As for totesport's response:

So far, all of these incidents have related to customers who have had totesport or tote as part of their email address. Although we are unable to fully explain why this is...

(groan) It's because by having totesport in their address, that's the way they know where their addresses were leaked from! Hello?

we believe it could be linked to some sort of scrapper.

You don't seem familiar with what a scraper (not scrapper) is. A scraper lifts info from web pages. These addresses weren't on web pages. You can't blame bots on this one.

 

[EverestBecky]

At the risk of beating a dead horse here, I thought I would put in a quick work on behalf of Everest Poker and Casino. I am sorry it took me so long- I am new over here and wanted to be sure my information was completely accurate before posting.
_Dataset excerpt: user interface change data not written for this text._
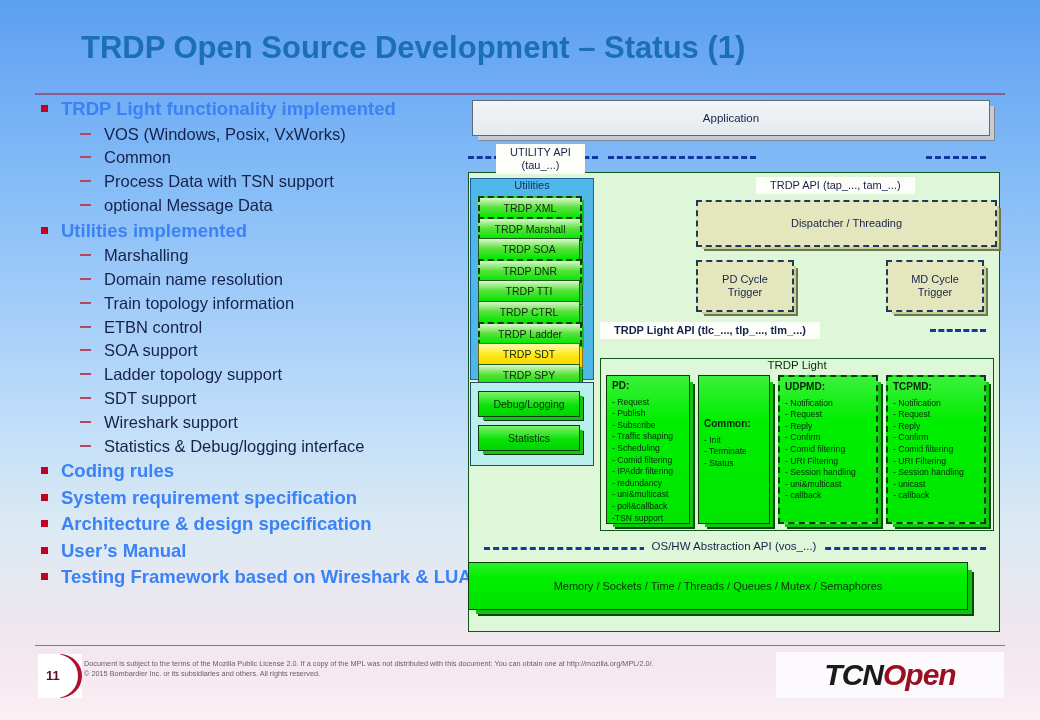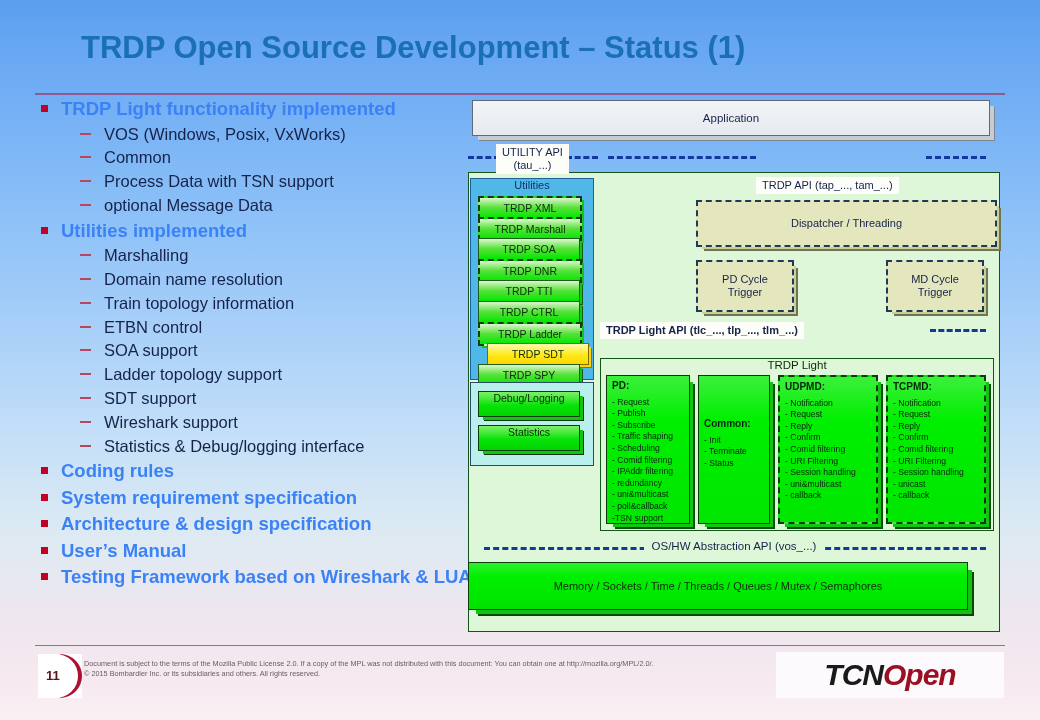--- a/index.html
+++ b/index.html
@@ -68,7 +68,7 @@
   .api-label{
     position:absolute;background:#fdfdfa;border:0;
     font-size:11px;color:#16224a;text-align:center;
-    padding:2px 6px;line-height:13px;z-index:6;white-space:nowrap;
+    padding:2px 14px;line-height:13px;z-index:6;white-space:nowrap;
   }
   .dashline{
     position:absolute;height:0;border-top:3px dashed #13389e;z-index:2;

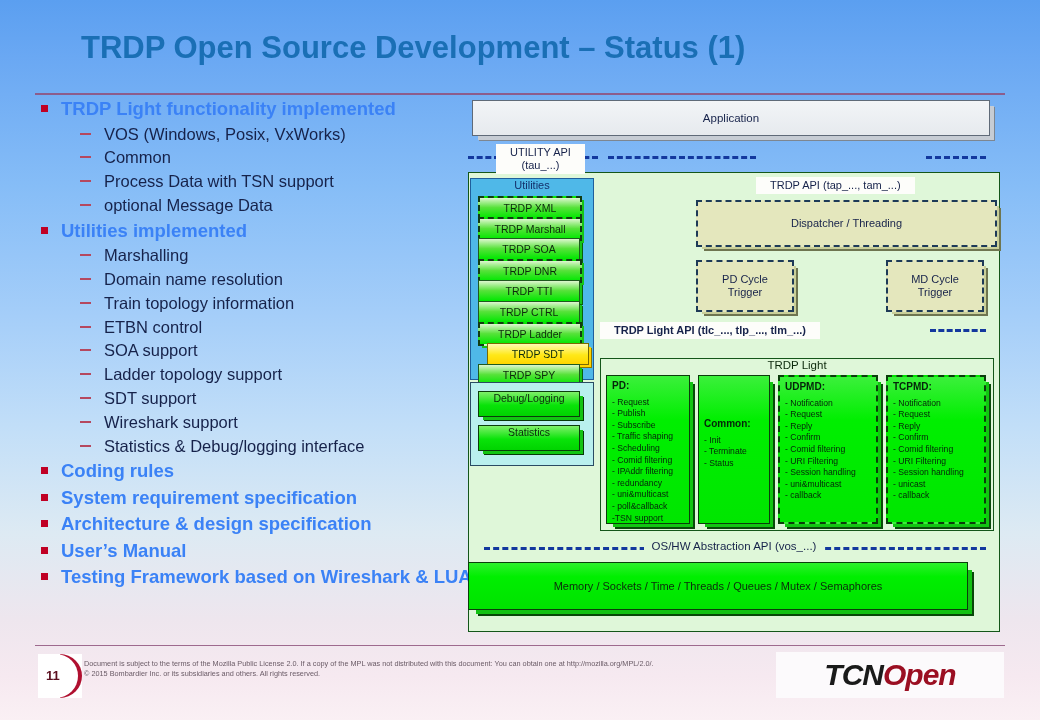--- a/index.html
+++ b/index.html
@@ -101,7 +101,6 @@
     background:linear-gradient(180deg,#fffbb0 0%,#ffe818 55%,#ffd600 100%);
     border:1px solid #7a6a00;
     box-shadow:3px 3px 0 -1px #ffd400,4px 4px 0 -1px #8a7400;
-    margin-left:9px;
   }
   .dbg-box{
     position:absolute;left:10px;width:100px;height:24px;

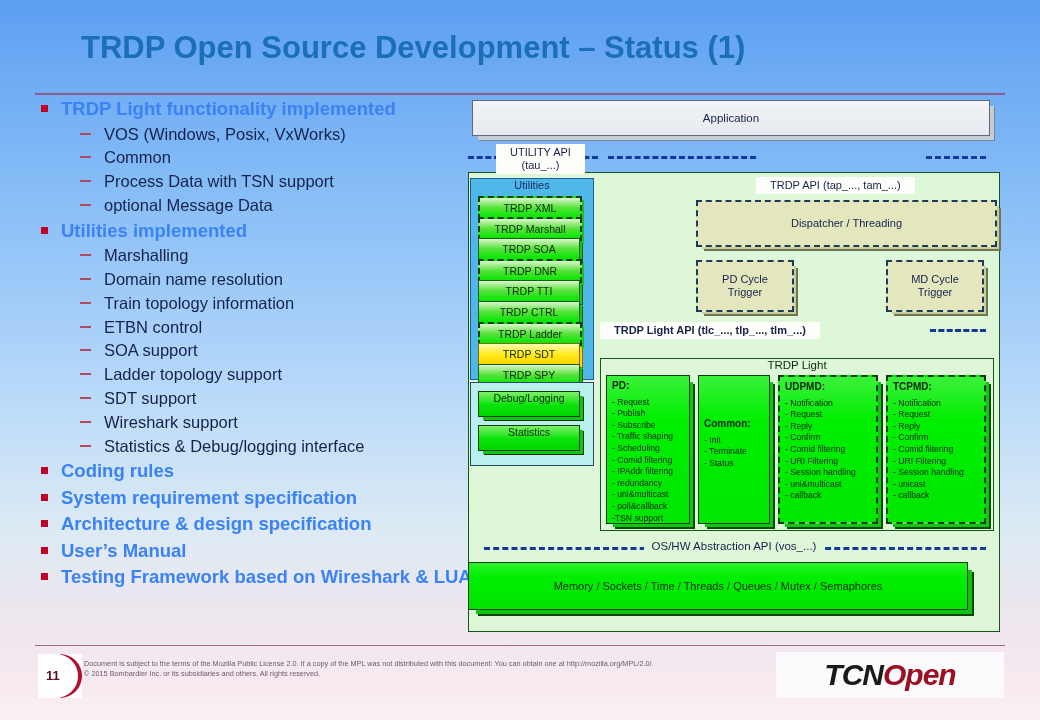--- a/index.html
+++ b/index.html
@@ -107,7 +107,7 @@
     background:linear-gradient(180deg,#7ff06a 0%,#09e309 55%,#00d400 100%);
     border:1px solid #0b3d0b;
     box-shadow:4px 4px 0 -1px #12c512,5px 5px 0 -1px #073a07;
-    display:flex;justify-content:center;
+    display:flex;align-items:center;justify-content:center;
     font-size:10.5px;color:#0c2a0c;white-space:nowrap;
   }
 

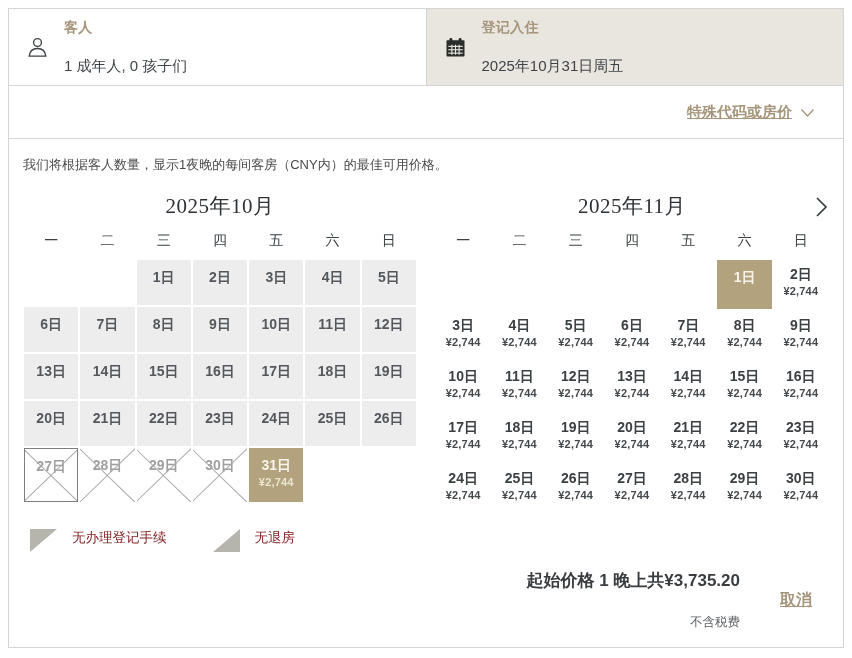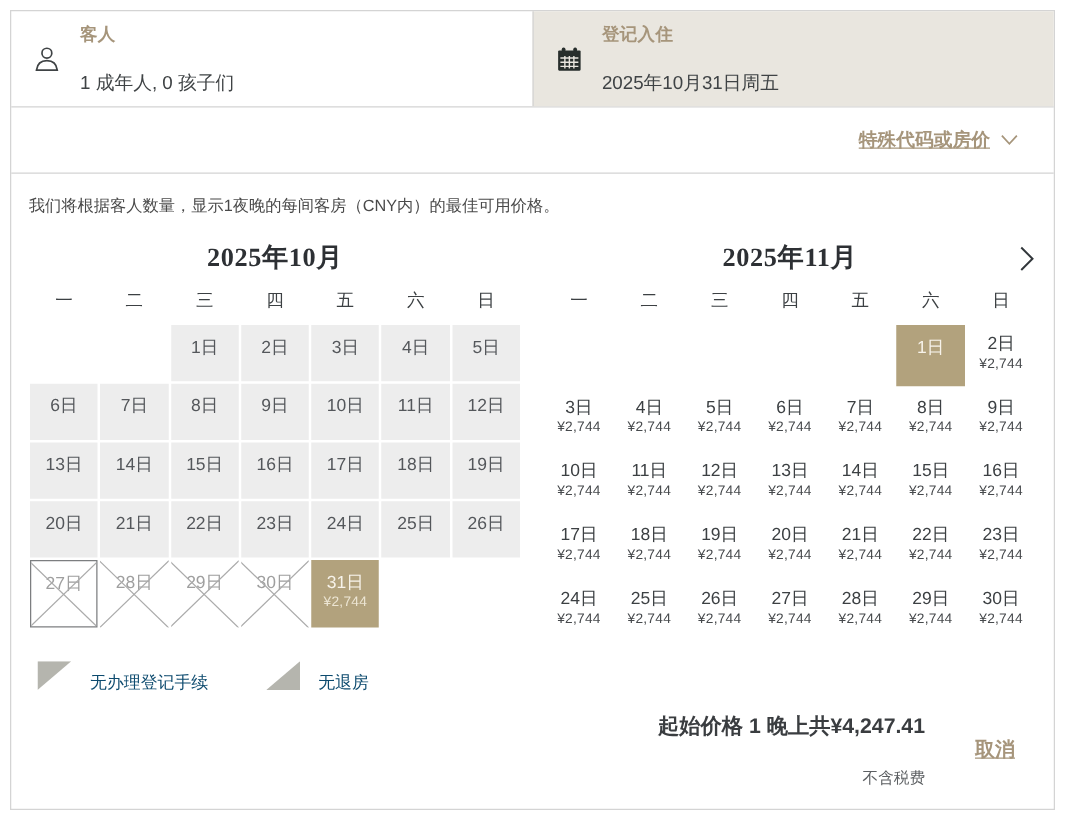--- a/index.html
+++ b/index.html
@@ -25,7 +25,7 @@
   .calendars{display:flex;justify-content:space-between;padding:4px 15px 0 15px;}
   .cal{width:392px;flex:0 0 392px;}
   .cal-title-row{position:relative;text-align:center;height:36px;line-height:36px;}
-  .cal-title{margin:14px;display:inline;font-family:"Liberation Serif","DejaVu Serif",serif;font-size:21px;font-weight:700;color:#2d3034;letter-spacing:.5px;}
+  .cal-title{margin:14px;display:inline;font-family:"Liberation Serif","DejaVu Serif",serif;font-size:21px;font-weight:400;color:#2d3034;letter-spacing:.5px;}
   .next-btn{position:absolute;right:-2px;top:6px;background:none;border:none;padding:2px;cursor:pointer;line-height:0;}
   .weekdays{display:grid;grid-template-columns:repeat(7,1fr);gap:2px;margin:8px 0 10px 0;}
   .wd{text-align:center;font-size:14px;color:#3c4043;}

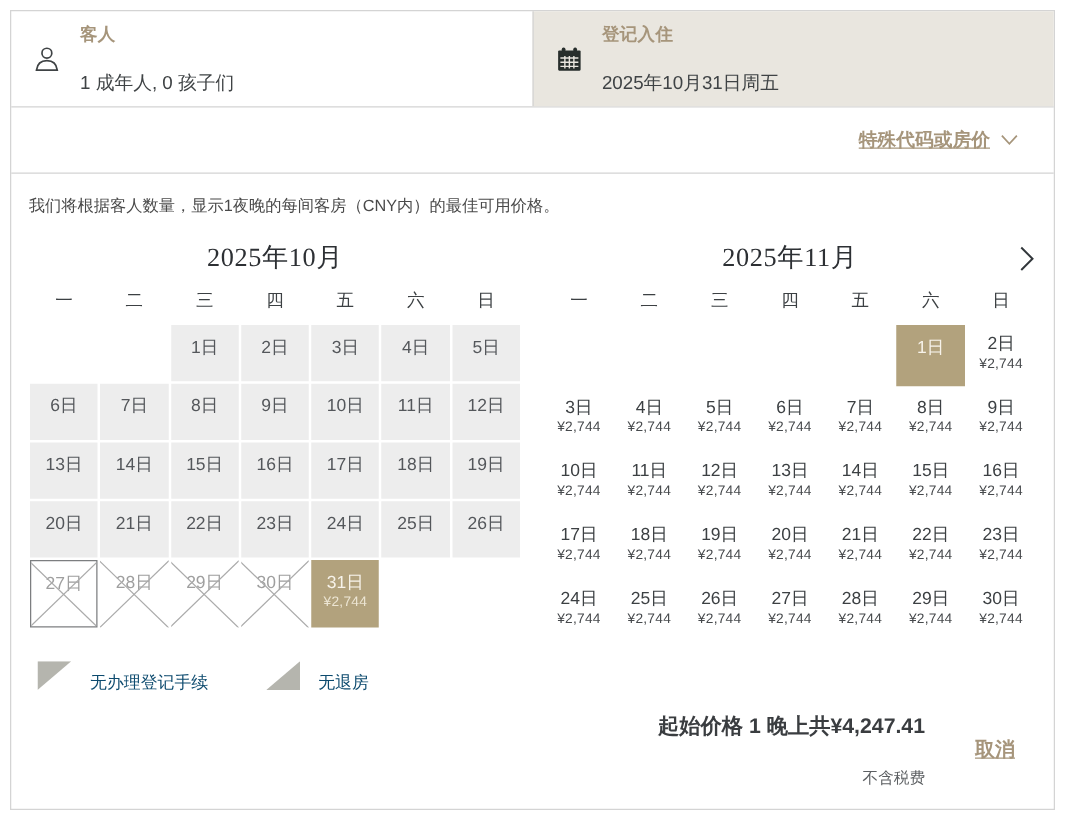--- a/index.html
+++ b/index.html
@@ -29,7 +29,7 @@
   .next-btn{position:absolute;right:-2px;top:6px;background:none;border:none;padding:2px;cursor:pointer;line-height:0;}
   .weekdays{display:grid;grid-template-columns:repeat(7,1fr);gap:2px;margin:8px 0 10px 0;}
   .wd{text-align:center;font-size:14px;color:#3c4043;}
-  .cal-grid{display:grid;grid-template-columns:repeat(7,1fr);gap:2px;}
+  .cal-grid{display:grid;grid-template-columns:repeat(7,1fr);gap:2px;font-weight:bold;}
   .cal-grid.oct{grid-template-rows:repeat(4,45px) 54px;}
   .cal-grid.nov{grid-auto-rows:49px;}
   .cell{position:relative;text-align:center;font-size:14px;box-sizing:border-box;overflow:hidden;}

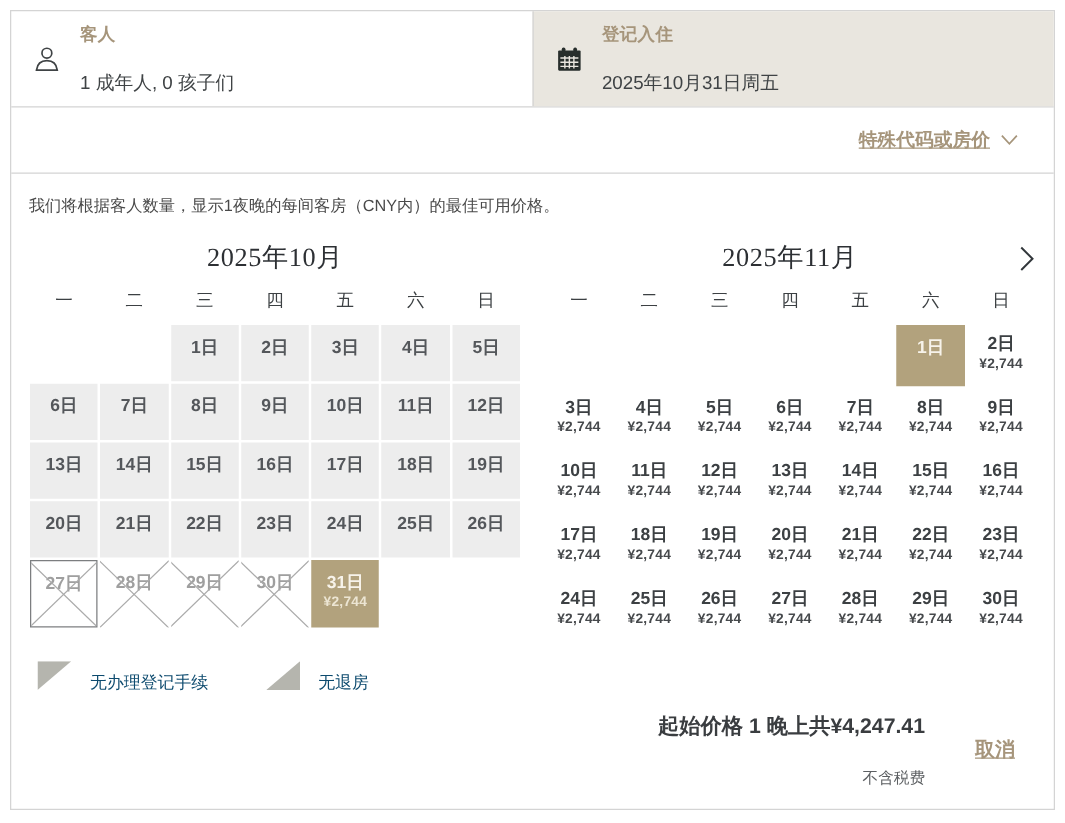--- a/index.html
+++ b/index.html
@@ -47,7 +47,7 @@
 
   
   .legend{display:flex;align-items:center;gap:46px;padding:16px 0 0 21px;}
-  .legend-item{display:flex;align-items:flex-end;gap:15px;font-size:13.5px;color:#0c4a6e;}
+  .legend-item{display:flex;align-items:flex-start;gap:15px;font-size:13.5px;color:#7f1d1d;}
 
   
   .footer{display:flex;justify-content:flex-end;align-items:center;gap:34px;padding:14px 25px 14px 0;}

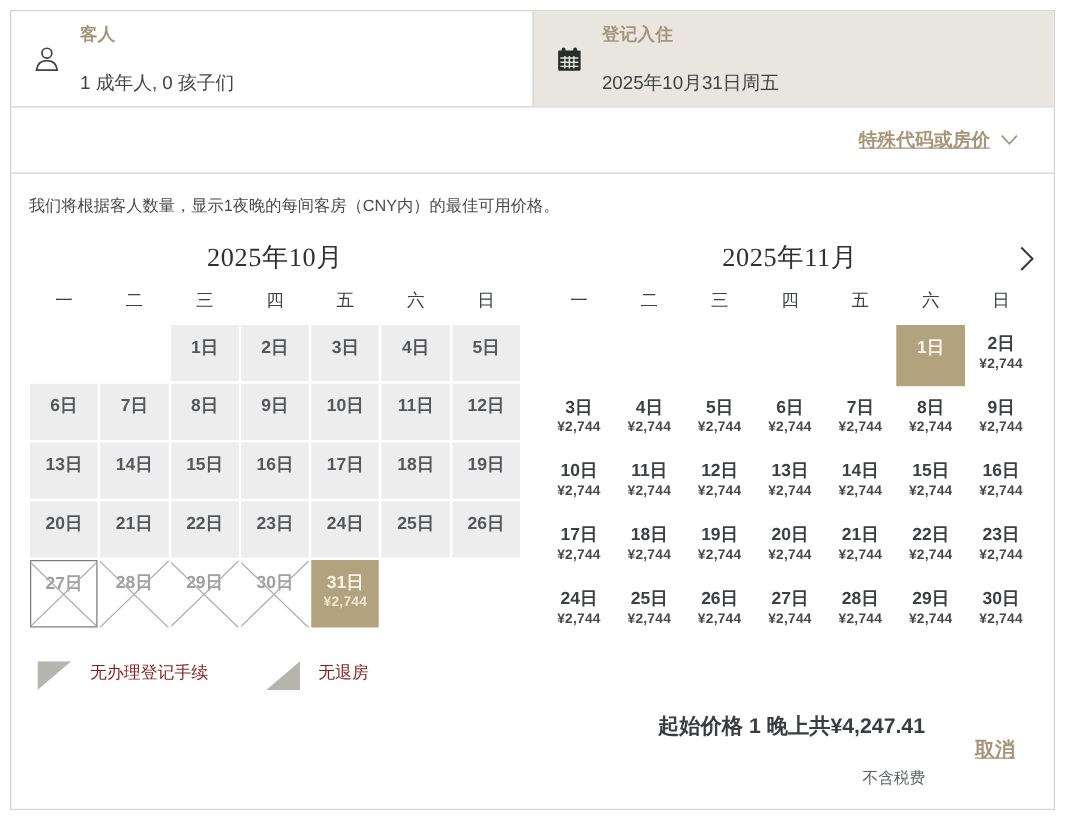--- a/index.html
+++ b/index.html
@@ -396,7 +396,7 @@
 
   <div class="footer">
     <div class="price-summary">
-      <div class="total">起始价格 1 晚上共¥4,247.41</div>
+      <div class="total">起始价格 1 晚上共¥3,735.20</div>
       <div class="tax">不含税费</div>
     </div>
     <button class="cancel-link">取消</button>

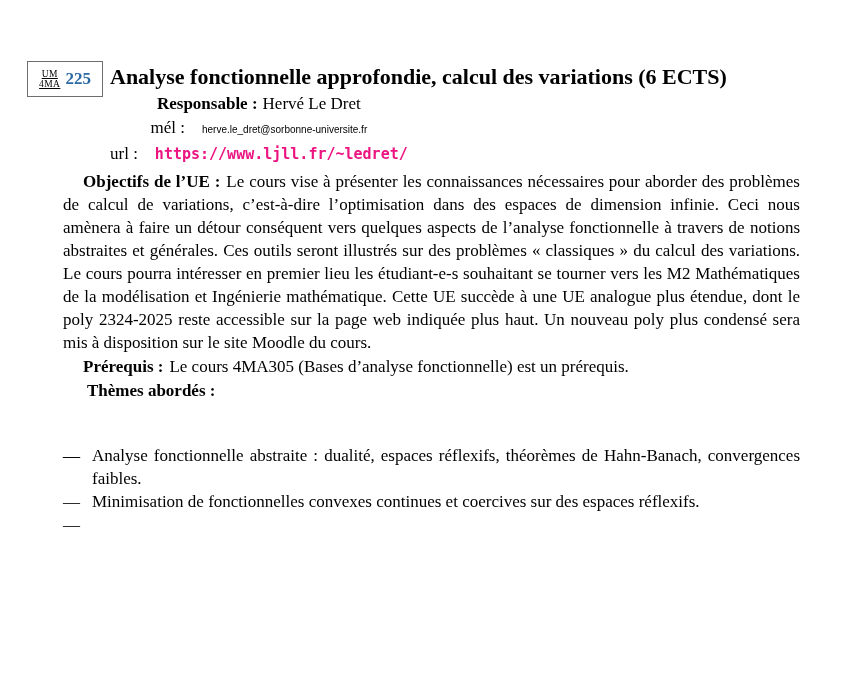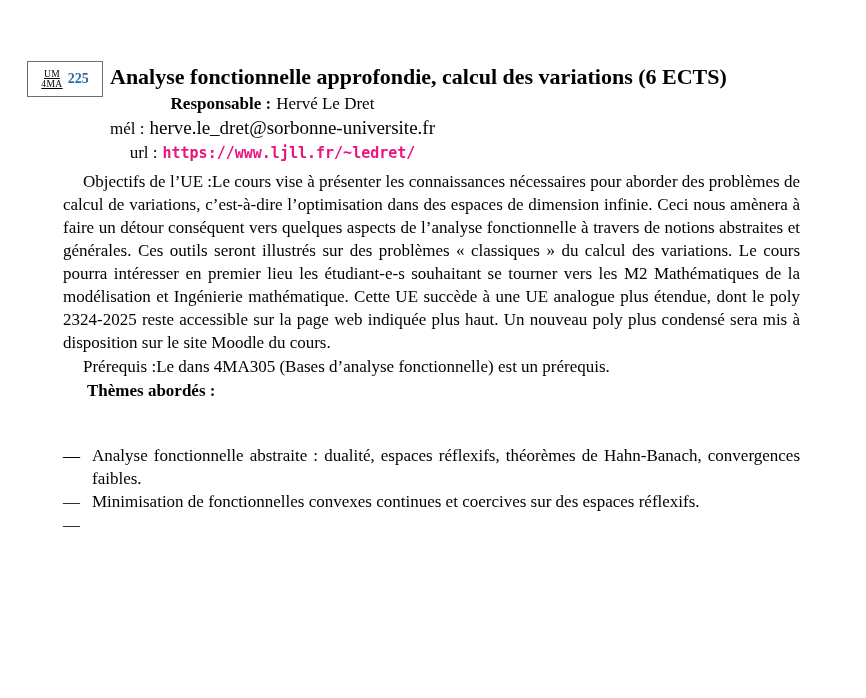--- a/index.html
+++ b/index.html
@@ -33,7 +33,7 @@
     font-size: 9.5px; line-height: 10px; letter-spacing: 0.4px; text-decoration: underline;
   }
   .badge-number {
-    font-weight: bold; font-size: 14px;
+    font-weight: bold; font-size: 17px;
     color: var(--number_blue);
   }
Anyway, I just received the CasinoMeister newsletter and I wanted to compliment Betfred, 32Red and BWin on their responses to this thread and for their overall concern for player security. Here at Everest, player security is also one of our primary responsibilites and we have taken on a multi-faceted approach to ensure our players' accounts and information is safe. Complete security at Everest includes transmission security (all info transmitted between Everest Poker and our players is encrypted using 128-bit SSL), financial security, data security and staff security (access to player account information by Everest Poker staff is strictly controlled. We have a complete audit trail that shows access and data usage to enforce this policy). To view our security statment, please feel free to visit

You do not have permission to view link Log in or register now.

and/or you can PM me anytime- happy to try and help.

 

[lots0]

So far, all of these incidents have related to customers who have had “totesport” or “tote” as part of their email address.

Could be a random word generator set to produce permutations of "totesport" ot "tote" in email addresses.

or

It could be like MichaelBluejay says and only the people with totesport/tote in their email address bothered to report email spam that was advertising totesport.